• Written problem 1:
In the entries, rewrite the lines from the one with "Page size: 2001x1125." through the end of the entries, changing "transcribe" to "write out" and keeping everything else the same.

• Passage provided:

++++++++

Re: [NFC] Oscilloscopes
From: Peter Rychel (dino308gt4hotmail.com)
Date: Mon, 7 Jun 2021 20:50:00 -0700 (PDT)

Thank you very much Rick, Anthony and George for these recommendations and advice.

 

I knew this was the best place to get this info.

 

Peter

 

Sent from Mail for Windows 10

 

 

From: Rick Moseley
Sent: June 7, 2021 8:11 AM
To: Peter Rychel
Cc: The FerrariList
Subject: Re: [Ferrari] [NFC] Oscilloscopes

 

Peter, 

If space and power are not an issue, I'd look for an older Tektronix CRT scope.  I still use a 30yo 4 channel 300Mhz scope that drifts less than .01% every time I get it re-calibrated.  You can pick one up used for $300.  You should be able to get it calibrated for about $100 and for a home gamer be good for 5 years.

 

If you want something newer and more compact, do the research and there are some older Rigol scopes that can be hacked to permanently upgrade their function specs.  Rigol was making full featured scopes and using the same hardware but sold as lesser machines that were software crippled.   Someone figured out the hack to permanently make them the best model.  I had one for a couple of years but sold it and don't remember the particulars.

 

Automotive:

 

If you are looking for something geared toward automotive use (drop resistant, grease/oil resistant) and even battery powered, Hantek makes some good little hand held models.  But I find their screens hard to read with old eyes.

++++++++

• Recorded information:
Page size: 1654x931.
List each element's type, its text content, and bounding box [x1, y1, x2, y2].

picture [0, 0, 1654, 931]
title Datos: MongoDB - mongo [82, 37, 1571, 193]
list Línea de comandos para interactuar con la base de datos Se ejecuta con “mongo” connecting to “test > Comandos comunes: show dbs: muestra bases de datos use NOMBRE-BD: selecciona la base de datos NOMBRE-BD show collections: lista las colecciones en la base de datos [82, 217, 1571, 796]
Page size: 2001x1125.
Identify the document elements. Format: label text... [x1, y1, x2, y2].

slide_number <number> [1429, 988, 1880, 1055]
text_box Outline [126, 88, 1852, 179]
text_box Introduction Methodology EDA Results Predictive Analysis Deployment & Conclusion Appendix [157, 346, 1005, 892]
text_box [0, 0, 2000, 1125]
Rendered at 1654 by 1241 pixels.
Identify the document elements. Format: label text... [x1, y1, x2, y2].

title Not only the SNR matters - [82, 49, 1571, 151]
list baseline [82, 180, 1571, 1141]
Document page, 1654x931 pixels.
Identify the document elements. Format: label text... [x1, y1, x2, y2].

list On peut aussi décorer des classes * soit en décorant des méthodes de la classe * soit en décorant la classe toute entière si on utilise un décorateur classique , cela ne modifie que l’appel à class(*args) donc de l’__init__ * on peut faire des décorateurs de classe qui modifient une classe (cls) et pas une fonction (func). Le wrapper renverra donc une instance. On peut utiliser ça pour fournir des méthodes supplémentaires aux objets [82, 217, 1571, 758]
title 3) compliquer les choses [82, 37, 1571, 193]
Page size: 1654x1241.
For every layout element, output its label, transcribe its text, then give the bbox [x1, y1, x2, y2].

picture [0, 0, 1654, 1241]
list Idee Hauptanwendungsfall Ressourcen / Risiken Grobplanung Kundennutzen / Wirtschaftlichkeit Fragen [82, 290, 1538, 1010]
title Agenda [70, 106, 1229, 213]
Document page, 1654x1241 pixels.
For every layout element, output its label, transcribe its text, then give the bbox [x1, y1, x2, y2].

++++++++

• Written problem 2:
Continue the email thread about oscilloscopes from the point where it stops.

• Result 1:
Page size: 2001x1125.
Identify the document elements. Format: label text... [x1, y1, x2, y2].

slide_number <number> [1429, 988, 1880, 1055]
text_box Outline [126, 88, 1852, 179]
text_box Introduction Methodology EDA Results Predictive Analysis Deployment & Conclusion Appendix [157, 346, 1005, 892]
text_box [0, 0, 2000, 1125]
Rendered at 1654 by 1241 pixels.
Identify the document elements. Format: label text... [x1, y1, x2, y2].

title Not only the SNR matters - [82, 49, 1571, 151]
list baseline [82, 180, 1571, 1141]
Document page, 1654x931 pixels.
Identify the document elements. Format: label text... [x1, y1, x2, y2].

list On peut aussi décorer des classes * soit en décorant des méthodes de la classe * soit en décorant la classe toute entière si on utilise un décorateur classique , cela ne modifie que l’appel à class(*args) donc de l’__init__ * on peut faire des décorateurs de classe qui modifient une classe (cls) et pas une fonction (func). Le wrapper renverra donc une instance. On peut utiliser ça pour fournir des méthodes supplémentaires aux objets [82, 217, 1571, 758]
title 3) compliquer les choses [82, 37, 1571, 193]
Page size: 1654x1241.
For every layout element, output its label, write out its text, then give the bbox [x1, y1, x2, y2].

picture [0, 0, 1654, 1241]
list Idee Hauptanwendungsfall Ressourcen / Risiken Grobplanung Kundennutzen / Wirtschaftlichkeit Fragen [82, 290, 1538, 1010]
title Agenda [70, 106, 1229, 213]
Document page, 1654x1241 pixels.
For every layout element, output its label, write out its text, then give the bbox [x1, y1, x2, y2].

• Result 2:
 

MicSig makes a good ruggedized tablet style O-scope for automotive use that has lots of probe choices to make automotive use very simple.   If you get a touch screen type scope, just be sure to get a good screen protector that you can wipe clean from your greasy fingerprints. 

 

Autel makes a hot little 4 channel scope for the automotive world too.  But, it works with their Maxsys (sp?) scanner head.   So you are looking at a bigger investment than the self contained MicSig.

 

Sadly, all this stuff (other than Tektronix) is made in China

 

As far as speed, anything 100Mhz should be fine for any car work.

 

Rick

 

PS: I'm a Fluke fan, through and through.  I must have 15 different Fluke multi-meters, clamp meters, network scanner/injectors... probably $25K worth.  Love them, lived by them.   I've never been impressed by their "automotive" meters or their scopes.   Just not in their wheelhouse.  The only person I know who still owns a Fluke 88 runs Cosworth... and I've fixed his, twice now.  99% of the time, he's like me...  grab the old Fluke 77.  It's a warhorse!   What does he think of the Fluke 88?  he loaned it to Keegan for a few months....  might as well been a sewing machine.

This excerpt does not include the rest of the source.